Angela’s fight or flight brain was scrambling for danger signs in this, but it sounded so… simple? For any other mother and baby, she would probably think it was beautiful. Was she an imposter for wanting to try it? It was confusing, and more tears welled up but she was finding herself nodding. “You’ll take him if he doesn’t like it, though?” she asked tearfully.

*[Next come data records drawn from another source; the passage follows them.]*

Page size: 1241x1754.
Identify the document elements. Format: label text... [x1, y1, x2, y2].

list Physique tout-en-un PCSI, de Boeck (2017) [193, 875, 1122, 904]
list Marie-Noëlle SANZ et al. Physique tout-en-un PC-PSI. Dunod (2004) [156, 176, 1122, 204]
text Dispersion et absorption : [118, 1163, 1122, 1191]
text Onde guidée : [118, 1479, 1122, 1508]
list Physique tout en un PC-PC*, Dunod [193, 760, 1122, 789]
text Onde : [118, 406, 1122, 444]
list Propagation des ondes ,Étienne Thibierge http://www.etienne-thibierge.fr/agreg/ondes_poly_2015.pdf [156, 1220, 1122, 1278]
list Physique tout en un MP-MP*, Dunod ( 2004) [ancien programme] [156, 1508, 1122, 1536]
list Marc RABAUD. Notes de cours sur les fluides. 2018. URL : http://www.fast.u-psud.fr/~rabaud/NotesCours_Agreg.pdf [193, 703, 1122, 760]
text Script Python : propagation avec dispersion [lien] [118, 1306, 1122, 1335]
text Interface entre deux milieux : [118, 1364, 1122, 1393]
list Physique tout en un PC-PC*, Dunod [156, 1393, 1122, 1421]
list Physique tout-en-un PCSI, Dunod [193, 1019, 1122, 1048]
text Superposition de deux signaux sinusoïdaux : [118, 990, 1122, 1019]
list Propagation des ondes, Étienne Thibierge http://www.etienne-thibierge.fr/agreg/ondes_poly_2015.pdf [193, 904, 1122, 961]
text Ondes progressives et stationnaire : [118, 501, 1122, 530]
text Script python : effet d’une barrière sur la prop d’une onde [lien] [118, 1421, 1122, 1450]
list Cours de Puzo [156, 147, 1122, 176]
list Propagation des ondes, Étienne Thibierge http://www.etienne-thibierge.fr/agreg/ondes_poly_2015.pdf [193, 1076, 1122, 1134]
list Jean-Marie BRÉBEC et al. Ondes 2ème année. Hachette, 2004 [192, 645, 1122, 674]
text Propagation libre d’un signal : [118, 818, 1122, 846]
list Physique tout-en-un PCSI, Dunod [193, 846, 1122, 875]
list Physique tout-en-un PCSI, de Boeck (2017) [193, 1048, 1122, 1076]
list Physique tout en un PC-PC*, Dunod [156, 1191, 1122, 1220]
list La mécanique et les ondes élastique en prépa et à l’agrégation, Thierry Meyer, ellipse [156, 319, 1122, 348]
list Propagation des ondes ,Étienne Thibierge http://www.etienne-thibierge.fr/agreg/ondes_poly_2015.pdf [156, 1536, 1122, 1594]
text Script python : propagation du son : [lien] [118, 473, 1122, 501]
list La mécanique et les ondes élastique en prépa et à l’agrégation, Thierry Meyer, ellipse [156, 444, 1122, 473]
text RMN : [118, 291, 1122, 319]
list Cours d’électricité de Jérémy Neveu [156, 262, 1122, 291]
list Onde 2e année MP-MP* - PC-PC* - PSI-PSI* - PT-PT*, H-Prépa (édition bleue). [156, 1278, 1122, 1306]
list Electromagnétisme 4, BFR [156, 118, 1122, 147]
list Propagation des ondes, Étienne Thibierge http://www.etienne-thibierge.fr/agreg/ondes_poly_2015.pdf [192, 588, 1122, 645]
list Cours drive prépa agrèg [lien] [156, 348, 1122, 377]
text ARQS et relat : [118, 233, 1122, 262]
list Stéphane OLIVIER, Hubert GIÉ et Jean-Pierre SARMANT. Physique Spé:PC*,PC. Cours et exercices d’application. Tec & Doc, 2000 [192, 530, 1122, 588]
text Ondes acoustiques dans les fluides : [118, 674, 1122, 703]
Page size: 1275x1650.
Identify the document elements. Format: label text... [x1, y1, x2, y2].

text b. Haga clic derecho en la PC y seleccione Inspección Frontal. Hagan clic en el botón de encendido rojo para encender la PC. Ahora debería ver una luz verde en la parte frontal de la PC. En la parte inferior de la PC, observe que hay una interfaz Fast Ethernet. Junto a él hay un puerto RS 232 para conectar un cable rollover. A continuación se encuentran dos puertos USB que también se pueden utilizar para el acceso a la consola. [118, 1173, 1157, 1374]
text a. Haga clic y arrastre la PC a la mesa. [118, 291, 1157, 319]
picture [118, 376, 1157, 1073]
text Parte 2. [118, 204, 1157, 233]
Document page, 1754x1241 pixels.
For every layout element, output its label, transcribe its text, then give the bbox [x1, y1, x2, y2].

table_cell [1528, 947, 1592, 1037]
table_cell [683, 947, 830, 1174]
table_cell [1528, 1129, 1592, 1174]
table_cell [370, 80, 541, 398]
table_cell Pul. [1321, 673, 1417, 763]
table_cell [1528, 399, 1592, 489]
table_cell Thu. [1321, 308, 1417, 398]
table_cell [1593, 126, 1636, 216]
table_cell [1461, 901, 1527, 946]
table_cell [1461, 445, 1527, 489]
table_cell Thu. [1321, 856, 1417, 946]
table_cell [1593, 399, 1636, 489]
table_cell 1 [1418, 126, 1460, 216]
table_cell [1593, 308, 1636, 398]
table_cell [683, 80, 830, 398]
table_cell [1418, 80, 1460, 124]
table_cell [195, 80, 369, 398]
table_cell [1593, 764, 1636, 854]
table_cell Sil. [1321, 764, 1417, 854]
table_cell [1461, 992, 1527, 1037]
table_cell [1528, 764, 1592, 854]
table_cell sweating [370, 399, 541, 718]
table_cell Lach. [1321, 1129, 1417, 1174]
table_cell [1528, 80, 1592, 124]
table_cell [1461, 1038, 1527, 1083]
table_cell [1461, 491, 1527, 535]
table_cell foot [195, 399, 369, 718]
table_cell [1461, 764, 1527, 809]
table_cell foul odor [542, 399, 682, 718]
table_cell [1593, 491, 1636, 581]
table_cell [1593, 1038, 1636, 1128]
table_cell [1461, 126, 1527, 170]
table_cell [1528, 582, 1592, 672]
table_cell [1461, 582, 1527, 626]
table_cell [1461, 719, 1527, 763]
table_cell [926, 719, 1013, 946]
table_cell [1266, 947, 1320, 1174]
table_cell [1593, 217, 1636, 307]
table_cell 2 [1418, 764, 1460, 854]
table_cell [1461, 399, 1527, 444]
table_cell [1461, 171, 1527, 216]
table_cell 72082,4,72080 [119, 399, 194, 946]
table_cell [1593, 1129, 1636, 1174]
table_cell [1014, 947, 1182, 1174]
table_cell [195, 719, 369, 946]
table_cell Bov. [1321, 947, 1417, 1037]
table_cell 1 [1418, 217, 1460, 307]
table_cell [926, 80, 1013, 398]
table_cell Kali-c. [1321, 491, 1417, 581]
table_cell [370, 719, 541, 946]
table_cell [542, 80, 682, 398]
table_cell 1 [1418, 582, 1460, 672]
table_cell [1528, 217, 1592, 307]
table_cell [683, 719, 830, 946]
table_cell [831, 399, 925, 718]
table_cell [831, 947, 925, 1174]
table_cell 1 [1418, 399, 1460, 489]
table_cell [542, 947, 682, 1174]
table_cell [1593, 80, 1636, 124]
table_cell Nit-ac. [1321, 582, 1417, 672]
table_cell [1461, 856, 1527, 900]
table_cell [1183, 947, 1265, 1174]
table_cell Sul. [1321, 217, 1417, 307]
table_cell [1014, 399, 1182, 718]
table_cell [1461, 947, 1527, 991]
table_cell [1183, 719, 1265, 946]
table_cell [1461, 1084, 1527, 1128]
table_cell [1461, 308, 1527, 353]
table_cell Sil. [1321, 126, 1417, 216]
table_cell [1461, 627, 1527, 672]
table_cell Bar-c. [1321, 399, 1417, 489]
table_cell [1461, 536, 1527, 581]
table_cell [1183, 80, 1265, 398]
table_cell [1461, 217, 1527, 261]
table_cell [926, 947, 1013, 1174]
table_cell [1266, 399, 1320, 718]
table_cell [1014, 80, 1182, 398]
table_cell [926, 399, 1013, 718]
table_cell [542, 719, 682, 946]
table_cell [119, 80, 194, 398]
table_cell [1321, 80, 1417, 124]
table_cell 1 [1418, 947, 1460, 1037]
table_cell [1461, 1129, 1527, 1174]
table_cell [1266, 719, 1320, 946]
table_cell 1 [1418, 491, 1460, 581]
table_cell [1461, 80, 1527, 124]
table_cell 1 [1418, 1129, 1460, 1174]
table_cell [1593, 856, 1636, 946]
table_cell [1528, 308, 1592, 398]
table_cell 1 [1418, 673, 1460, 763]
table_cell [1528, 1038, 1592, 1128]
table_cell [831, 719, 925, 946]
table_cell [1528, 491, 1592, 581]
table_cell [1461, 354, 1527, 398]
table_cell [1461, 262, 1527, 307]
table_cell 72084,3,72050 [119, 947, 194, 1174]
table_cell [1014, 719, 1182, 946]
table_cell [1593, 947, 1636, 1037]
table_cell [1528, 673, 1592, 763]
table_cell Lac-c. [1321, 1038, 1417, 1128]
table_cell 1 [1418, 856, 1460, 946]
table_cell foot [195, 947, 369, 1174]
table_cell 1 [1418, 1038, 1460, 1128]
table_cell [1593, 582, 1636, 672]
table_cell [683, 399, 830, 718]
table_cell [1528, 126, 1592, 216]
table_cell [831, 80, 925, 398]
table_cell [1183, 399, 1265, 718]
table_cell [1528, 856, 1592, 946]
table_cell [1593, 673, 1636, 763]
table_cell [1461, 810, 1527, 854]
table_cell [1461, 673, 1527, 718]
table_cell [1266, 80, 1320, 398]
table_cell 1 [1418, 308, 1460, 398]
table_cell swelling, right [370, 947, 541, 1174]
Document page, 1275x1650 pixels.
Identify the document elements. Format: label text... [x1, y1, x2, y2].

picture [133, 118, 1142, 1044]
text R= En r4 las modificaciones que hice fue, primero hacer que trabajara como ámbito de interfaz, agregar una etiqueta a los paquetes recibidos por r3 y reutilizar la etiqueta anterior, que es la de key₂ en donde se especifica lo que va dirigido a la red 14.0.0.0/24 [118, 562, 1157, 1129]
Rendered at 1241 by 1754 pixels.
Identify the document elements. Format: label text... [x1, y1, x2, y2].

“Straight away,” the nurse promised.
There was a little bit of juggling on the nurse’s part, but she help Angela undo the top few buttons of her pyjama top, and then unfolded the blanket around Zéphyr. Angela froze, her breath catching up in her throat, when he was placed in against her chest, and the nurse wrapped Angela’s bathrobe in over him so he was cocooned safely against her skin. She couldn’t have been prepared for how this felt. His hat had been taken off too, so his cheek was against her skin near where her heart lay beneath. It was terrifying, but it felt right. Somehow. She didn’t understand how
Her goal was shattered. Tears began to flow in earnest as she sat there with her infant son snuggled against her chest, skin to skin. He slept so peacefully and didn’t stir. Angela even asked the nurse to check he was still breathing, because she was terrified she was harming him. He was breathing. His heart was beating, and he slept. No cries, no stirring. She stayed there for the rest of the day with him, her fingers sweeping feather-soft over his fine hair and rubbing his little back with her finger.
One goal hadn’t been achieved, but she had conquered another hurdle she had never expected she could face.